10. The actuator assembly of claim 8, wherein substantially all of the fluid within the drive chamber exhausts through the exhaust port and substantially all of the fluid within the return chamber exhausts through the drill bit.

11. The actuator assembly of claim 8, wherein the piston has a thru-bore in which a portion of the thru-bore has a cross-sectional area of about 0.001% to about 4.0% of an overall cross-sectional area of the piston.

12. The actuator assembly of claim 8, wherein the exhaust valve stem has a hollow cylindrical body configured for sliding engagement with a central bore of the piston.

13. The down-the-hole drill actuator assembly of claim 1, further comprising:

a seal located between the solid core piston and the casing; and

wherein the backhead further includes a valve configured to seal the exhaust port.
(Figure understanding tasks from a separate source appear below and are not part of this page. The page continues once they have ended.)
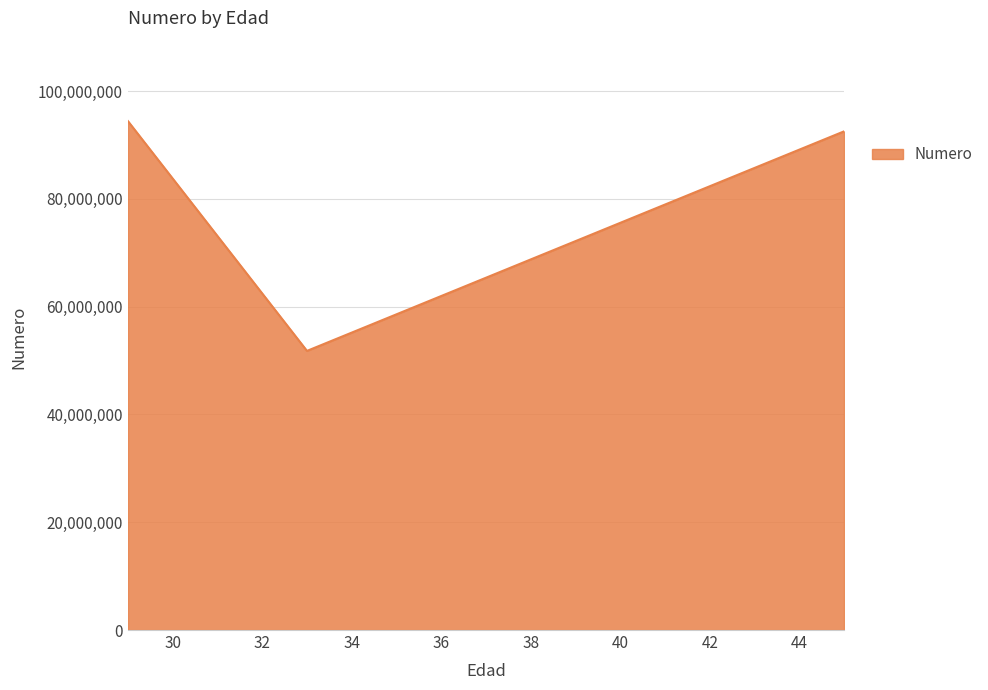

What is the smallest value displayed?

51787854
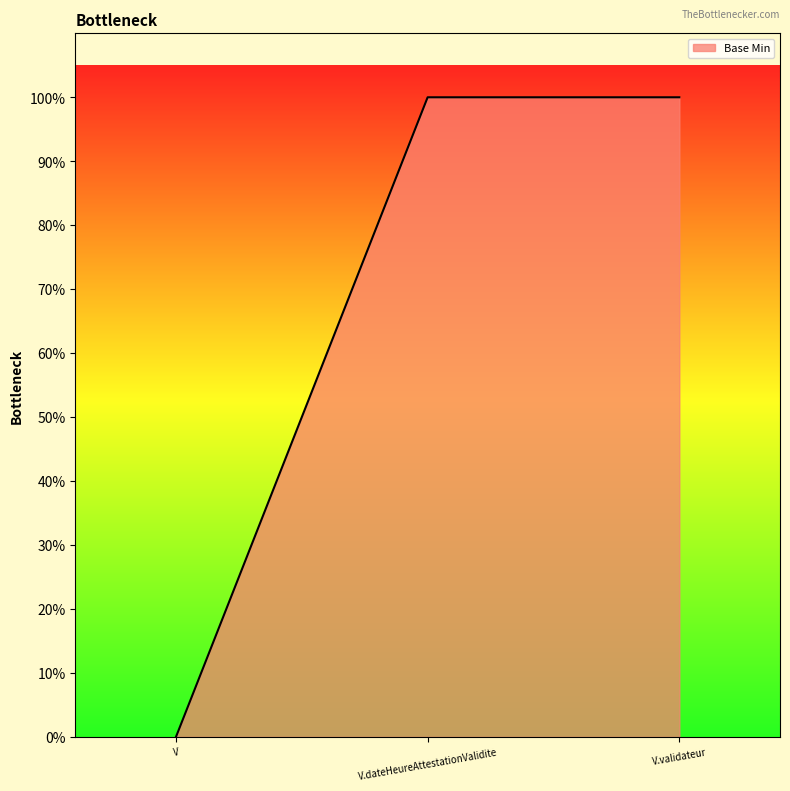

Which category has the lowest value across all series?

V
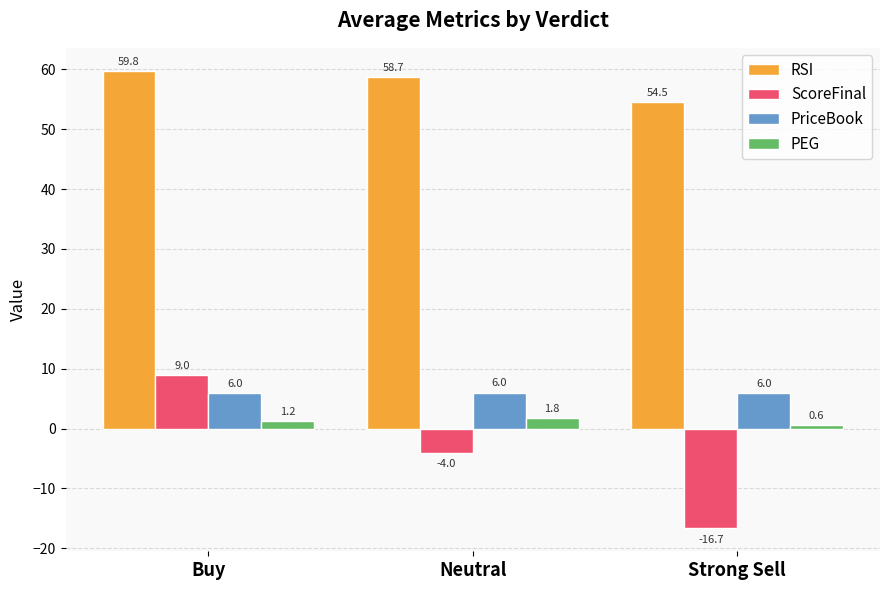

At which category is the sum across all series the highest?

Buy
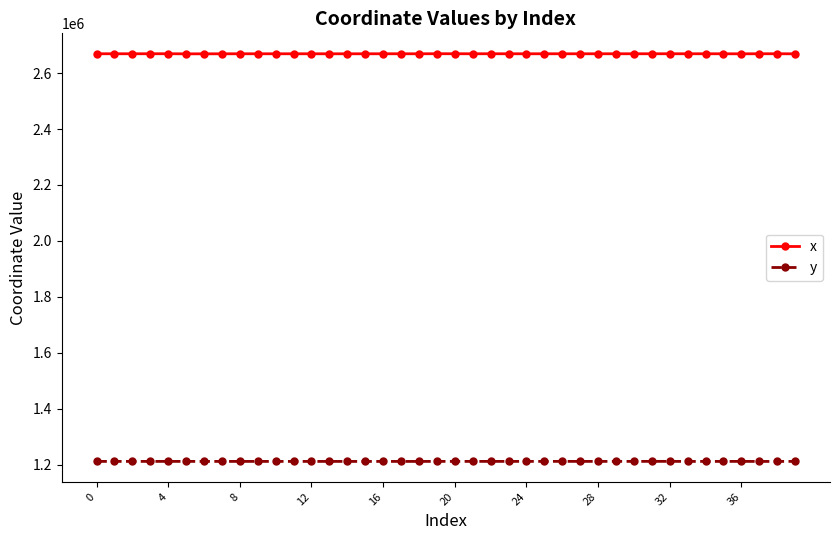

What are all the series names shown in the legend?

x, y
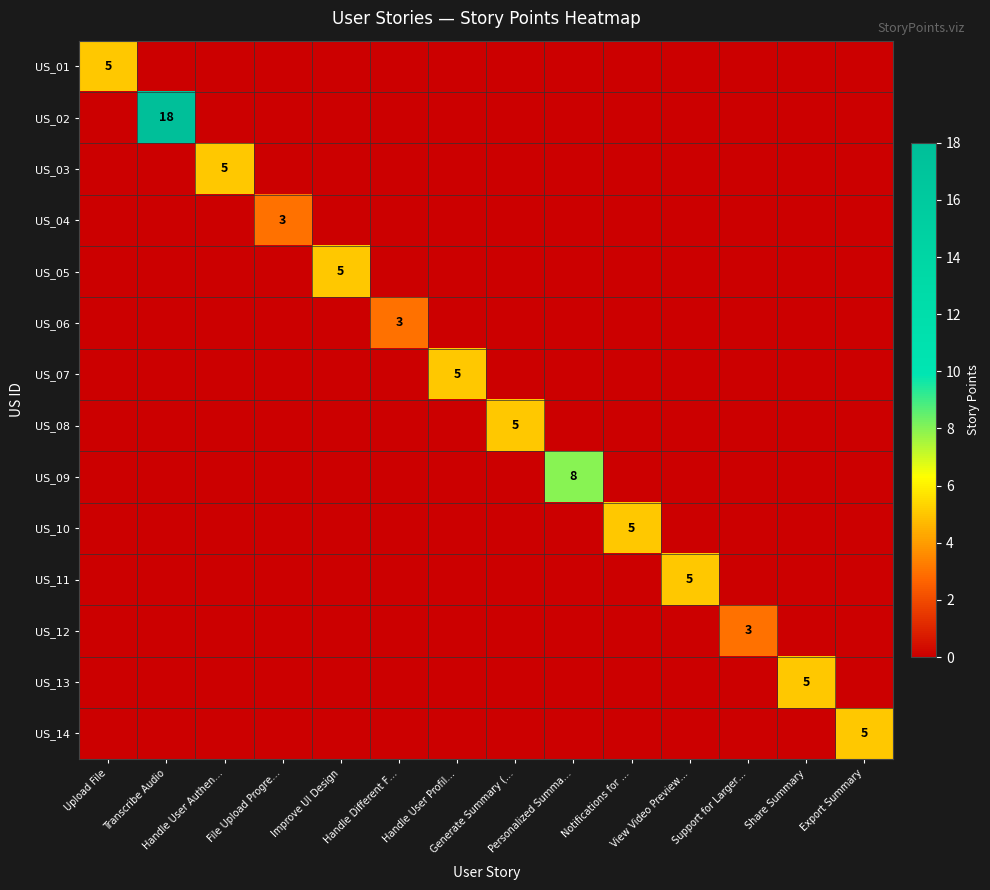

Which series has the largest range (max minus min)?

US_02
14. The down-the-hole drill actuator assembly of claim 13, further comprising a bearing operatively connected to the casing and configured to receive a portion of the solid core piston, wherein the solid core piston, the bearing, the seal, and the casing form a seal to prevent fluid communication to the drive chamber from a distal end of the down-the-hole drill actuator when the solid core piston is in a drop down position.

15. The down-the-hole drill actuator assembly of claim 14, wherein the seal directly contacts the bearing and the solid core piston.

16. The down-the-hole drill actuator assembly of claim 14, wherein the seal is located about a superior surface of the bearing.

17. The down-the-hole drill actuator assembly of claim 14, wherein the casing includes a groove for receiving the seal.

18. The down-the-hole drill actuator assembly of claim 13, wherein the valve is a flapper check valve.